Comparison of treatment
It had differences of treatments between southern China and SEER cohort (Tab. 4). There were 389 (97.01%) patients received chemotherapy in southern China, but there were 49751 (75.92%) patients in SEER cohort have not received chemotherapy (P=0.000). The treatment of surgery also had a big different, there were 387 (95.09%) patients performed mastectomy (including simple resection and modified radical operation), but for SEER cohort, there were 53584 (81.76%) patients had not performed mastectomy, only 11951 (18.24%) patients had breast surgery (the specific operation method is not clear). However, it was the same of the two about whether to receive radiotherapy or not, and there was a significant statistical different (P=0.001). Among them, there were 351 (72.82%) patients had not performed radiotherapy in southern China, with 43107 (65.78%) patients in SEER cohort.

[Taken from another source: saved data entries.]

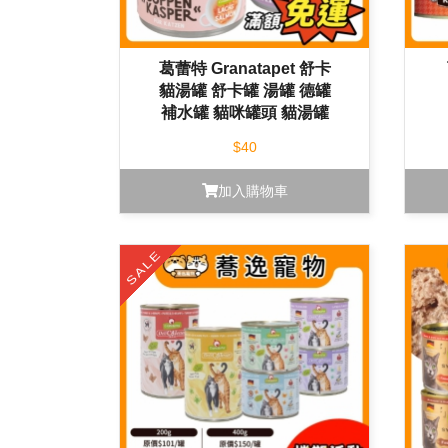
葛蕾特 Granatapet 舒卡
貓湯罐 舒卡罐 湯罐 德罐
補水罐 貓咪罐頭 貓湯罐
70g
$40
加入購物車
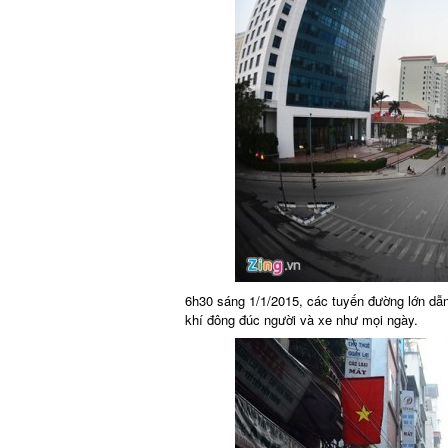
6h30 sáng 1/1/2015, các tuyến đường lớn dẫn
khí đông đúc người và xe như mọi ngày.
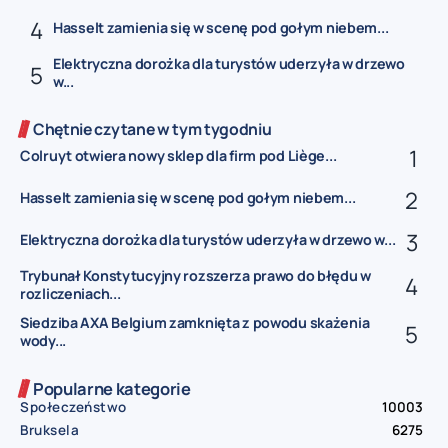
Hasselt zamienia się w scenę pod gołym niebem...
Elektryczna dorożka dla turystów uderzyła w drzewo
w...
Chętnie czytane w tym tygodniu
Colruyt otwiera nowy sklep dla firm pod Liège...
Hasselt zamienia się w scenę pod gołym niebem...
Elektryczna dorożka dla turystów uderzyła w drzewo w...
Trybunał Konstytucyjny rozszerza prawo do błędu w
rozliczeniach...
Siedziba AXA Belgium zamknięta z powodu skażenia
wody...
Popularne kategorie
Społeczeństwo
10003
Bruksela
6275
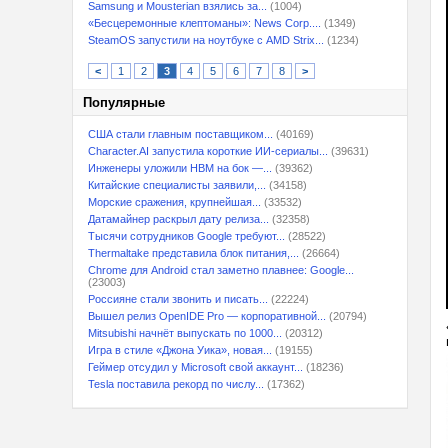
Samsung и Mousterian взялись за...
(1004)
«Бесцеремонные клептоманы»: News Corp....
(1349)
SteamOS запустили на ноутбуке с AMD Strix...
(1234)
<
1
2
3
4
5
6
7
8
>
Популярные
США стали главным поставщиком...
(40169)
Character.AI запустила короткие ИИ-сериалы...
(39631)
Инженеры уложили HBM на бок —...
(39362)
Китайские специалисты заявили,...
(34158)
Морские сражения, крупнейшая...
(33532)
Датамайнер раскрыл дату релиза...
(32358)
Тысячи сотрудников Google требуют...
(28522)
Thermaltake представила блок питания,...
(26664)
Chrome для Android стал заметно плавнее: Google...
(23003)
Россияне стали звонить и писать...
(22224)
Вышел релиз OpenIDE Pro — корпоративной...
(20794)
Mitsubishi начнёт выпускать по 1000...
(20312)
Игра в стиле «Джона Уика», новая...
(19155)
Геймер отсудил у Microsoft свой аккаунт...
(18236)
Tesla поставила рекорд по числу...
(17362)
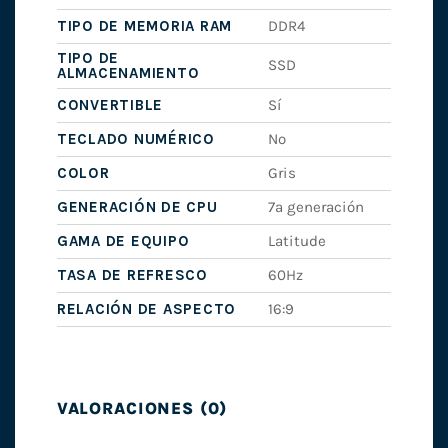
TIPO DE MEMORIA RAM
DDR4
TIPO DE
SSD
ALMACENAMIENTO
CONVERTIBLE
Sí
TECLADO NUMÉRICO
No
COLOR
Gris
GENERACIÓN DE CPU
7ª generación
GAMA DE EQUIPO
Latitude
TASA DE REFRESCO
60Hz
RELACIÓN DE ASPECTO
16:9
VALORACIONES (0)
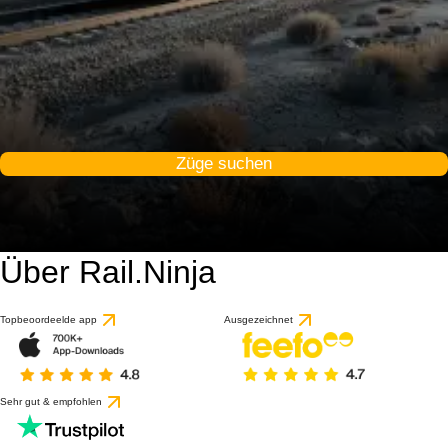
Züge suchen
Über Rail.Ninja
Topbeoordeelde app
Ausgezeichnet
Sehr gut & empfohlen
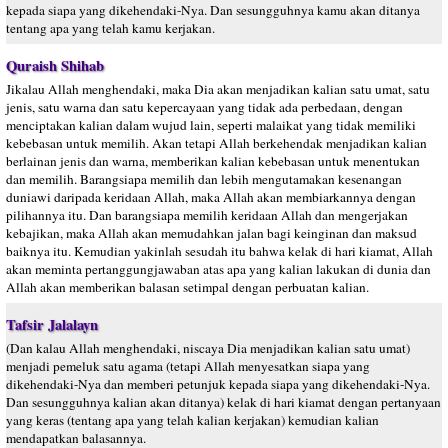
kepada siapa yang dikehendaki-Nya. Dan sesungguhnya kamu akan ditanya
tentang apa yang telah kamu kerjakan.
Quraish Shihab
Jikalau Allah menghendaki, maka Dia akan menjadikan kalian satu umat, satu
jenis, satu warna dan satu kepercayaan yang tidak ada perbedaan, dengan
menciptakan kalian dalam wujud lain, seperti malaikat yang tidak memiliki
kebebasan untuk memilih. Akan tetapi Allah berkehendak menjadikan kalian
berlainan jenis dan warna, memberikan kalian kebebasan untuk menentukan
dan memilih. Barangsiapa memilih dan lebih mengutamakan kesenangan
duniawi daripada keridaan Allah, maka Allah akan membiarkannya dengan
pilihannya itu. Dan barangsiapa memilih keridaan Allah dan mengerjakan
kebajikan, maka Allah akan memudahkan jalan bagi keinginan dan maksud
baiknya itu. Kemudian yakinlah sesudah itu bahwa kelak di hari kiamat, Allah
akan meminta pertanggungjawaban atas apa yang kalian lakukan di dunia dan
Allah akan memberikan balasan setimpal dengan perbuatan kalian.
Tafsir Jalalayn
(Dan kalau Allah menghendaki, niscaya Dia menjadikan kalian satu umat)
menjadi pemeluk satu agama (tetapi Allah menyesatkan siapa yang
dikehendaki-Nya dan memberi petunjuk kepada siapa yang dikehendaki-Nya.
Dan sesungguhnya kalian akan ditanya) kelak di hari kiamat dengan pertanyaan
yang keras (tentang apa yang telah kalian kerjakan) kemudian kalian
mendapatkan balasannya.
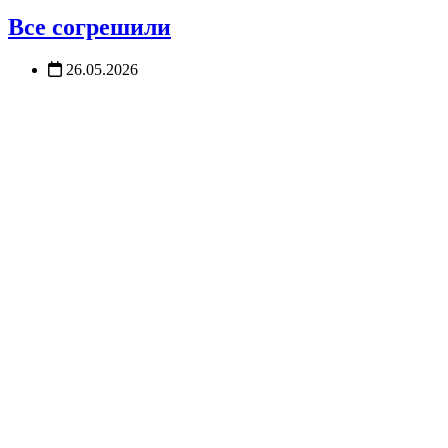
Все согрешили
26.05.2026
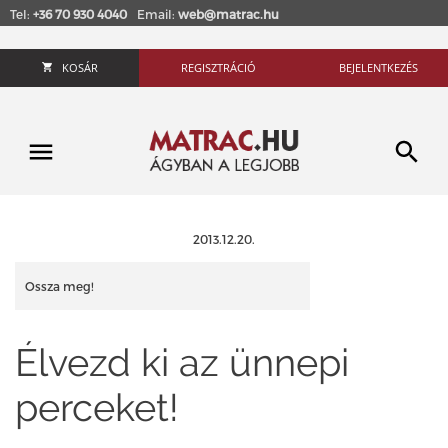
Tel:
+36 70 930 4040
Email:
web@matrac.hu
KOSÁR
REGISZTRÁCIÓ
BEJELENTKEZÉS
2013.12.20.
Ossza meg!
Élvezd ki az ünnepi
perceket!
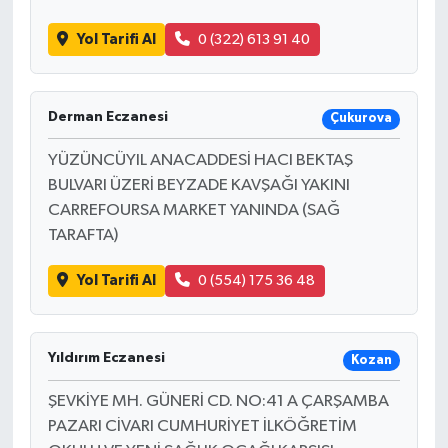
Yol Tarifi Al
0 (322) 613 91 40
Derman Eczanesi
Çukurova
YÜZÜNCÜYIL ANACADDESİ HACI BEKTAŞ
BULVARI ÜZERİ BEYZADE KAVŞAĞI YAKINI
CARREFOURSA MARKET YANINDA (SAĞ
TARAFTA)
Yol Tarifi Al
0 (554) 175 36 48
Yıldırım Eczanesi
Kozan
ŞEVKİYE MH. GÜNERİ CD. NO:41 A ÇARŞAMBA
PAZARI CİVARI CUMHURİYET İLKÖĞRETİM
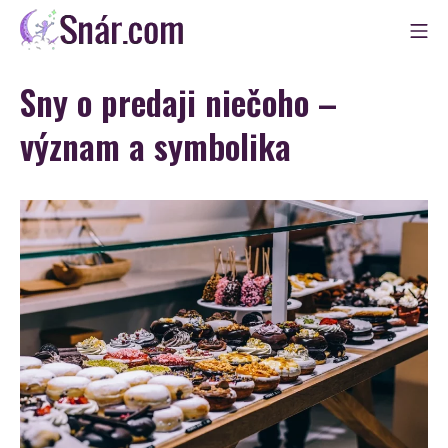
Skip
Mo
to
Snár
content
Sny o predaji niečoho –
význam a symbolika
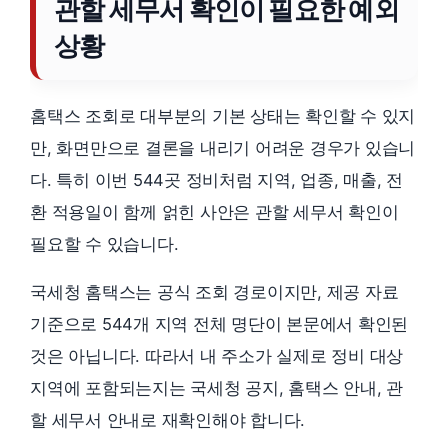
관할 세무서 확인이 필요한 예외
상황
홈택스 조회로 대부분의 기본 상태는 확인할 수 있지
만, 화면만으로 결론을 내리기 어려운 경우가 있습니
다. 특히 이번 544곳 정비처럼 지역, 업종, 매출, 전
환 적용일이 함께 얽힌 사안은 관할 세무서 확인이
필요할 수 있습니다.
국세청 홈택스는 공식 조회 경로이지만, 제공 자료
기준으로 544개 지역 전체 명단이 본문에서 확인된
것은 아닙니다. 따라서 내 주소가 실제로 정비 대상
지역에 포함되는지는 국세청 공지, 홈택스 안내, 관
할 세무서 안내로 재확인해야 합니다.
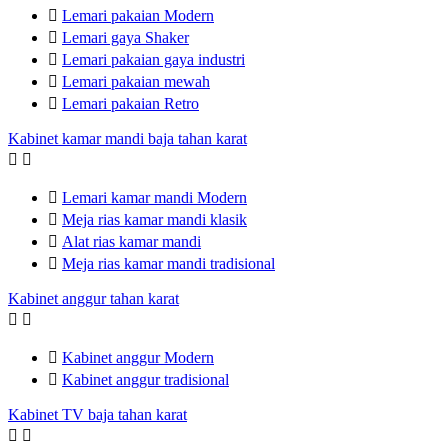

Lemari pakaian Modern

Lemari gaya Shaker

Lemari pakaian gaya industri

Lemari pakaian mewah

Lemari pakaian Retro
Kabinet kamar mandi baja tahan karat



Lemari kamar mandi Modern

Meja rias kamar mandi klasik

Alat rias kamar mandi

Meja rias kamar mandi tradisional
Kabinet anggur tahan karat



Kabinet anggur Modern

Kabinet anggur tradisional
Kabinet TV baja tahan karat


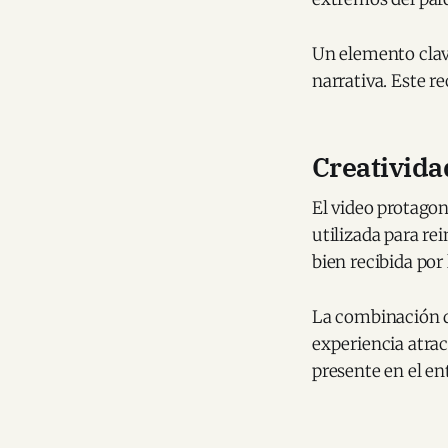
Un elemento clav
narrativa. Este r
Creativida
El video protagon
utilizada para re
bien recibida por 
La combinación d
experiencia atrac
presente en el en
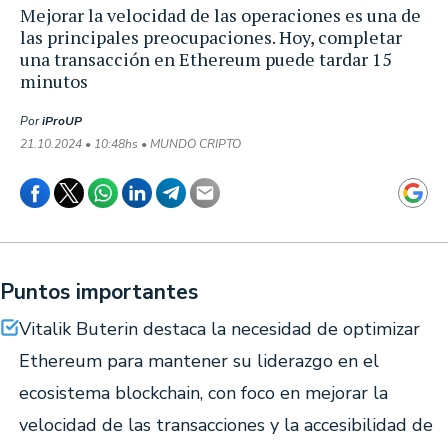
Mejorar la velocidad de las operaciones es una de
las principales preocupaciones. Hoy, completar
una transacción en Ethereum puede tardar 15
minutos
Por
iProUP
21.10.2024 • 10:48hs • MUNDO CRIPTO
Puntos importantes
Vitalik Buterin destaca la necesidad de optimizar
Ethereum para mantener su liderazgo en el
ecosistema blockchain, con foco en mejorar la
velocidad de las transacciones y la accesibilidad de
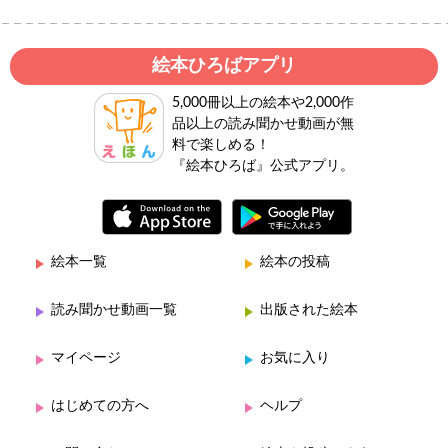
絵本ひろばアプリ
5,000冊以上の絵本や2,000作
品以上の読み聞かせ動画が無
料で楽しめる！
『絵本ひろば』公式アプリ。
絵本一覧
絵本の投稿
読み聞かせ動画一覧
出版された絵本
マイページ
お気に入り
はじめての方へ
ヘルプ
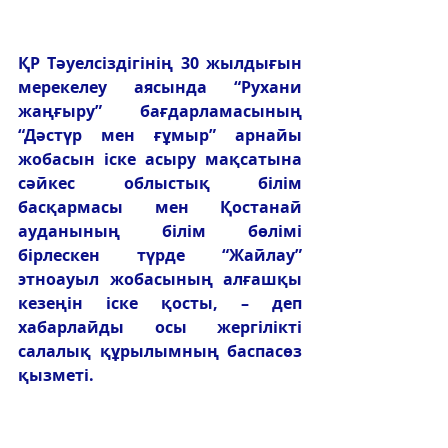
ҚР Тәуелсіздігінің 30 жылдығын 
мерекелеу аясында “Рухани 
жаңғыру” бағдарламасының 
“Дәстүр мен ғұмыр” арнайы 
жобасын іске асыру мақсатына 
сәйкес облыстық білім 
басқармасы мен Қостанай 
ауданының білім бөлімі 
бірлескен түрде “Жайлау” 
этноауыл жобасының алғашқы 
кезеңін іске қосты, – деп 
хабарлайды осы жергілікті 
салалық құрылымның баспасөз 
қызметі.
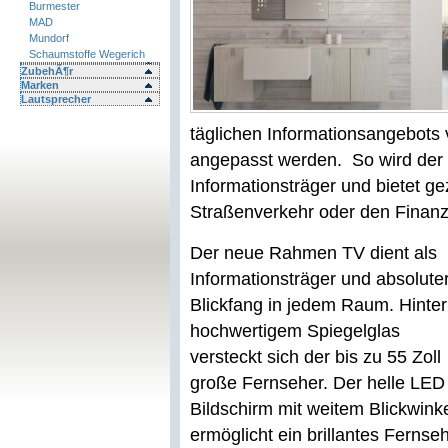
Burmester
MAD
Mundorf
Schaumstoffe Wegerich
ZubehÃ¶r
Marken
Lautsprecher
täglichen Informationsangebot
angepasst werden. So wird der 
Informationsträger und bietet ge
Straßenverkehr oder den Finanz
Der neue Rahmen TV dient als
Informationsträger und absolute
Blickfang in jedem Raum. Hinter
hochwertigem Spiegelglas
versteckt sich der bis zu 55 Zoll
große Fernseher. Der helle LED
Bildschirm mit weitem Blickwink
ermöglicht ein brillantes Ferns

Changes inmorbidity with years
To further analyze and compare the age distribution of BC patients in different years in SEER cohort. Among them, except for 90’s, the proportion of BC patients in young adult group (< 40 years old) was gradually increased with time goes by, it were respectively: 70’s: 6%, 80’s: 6.31%, 90’s: 5.76%, 00’s: 7.62%, and the median age was 35 year, 36 year, 36 year and 36 year. In all age groups, the incidence of middle-aged group (40-70 years old) was the highest, followed by 63.89%, 61.74%, 62.67% and 66.42%, and the median age was 57 year, 56 year, 56 year and 56 year. In addition, we found that with time going, the morbidity of aged+ group (>70) was decreasing year by year, respectively was 30.11%, 31.95%, 31.57% and 25.96%, and the median age was orderly 78year, 78 year, 78 year and 77 year (Fig. 6).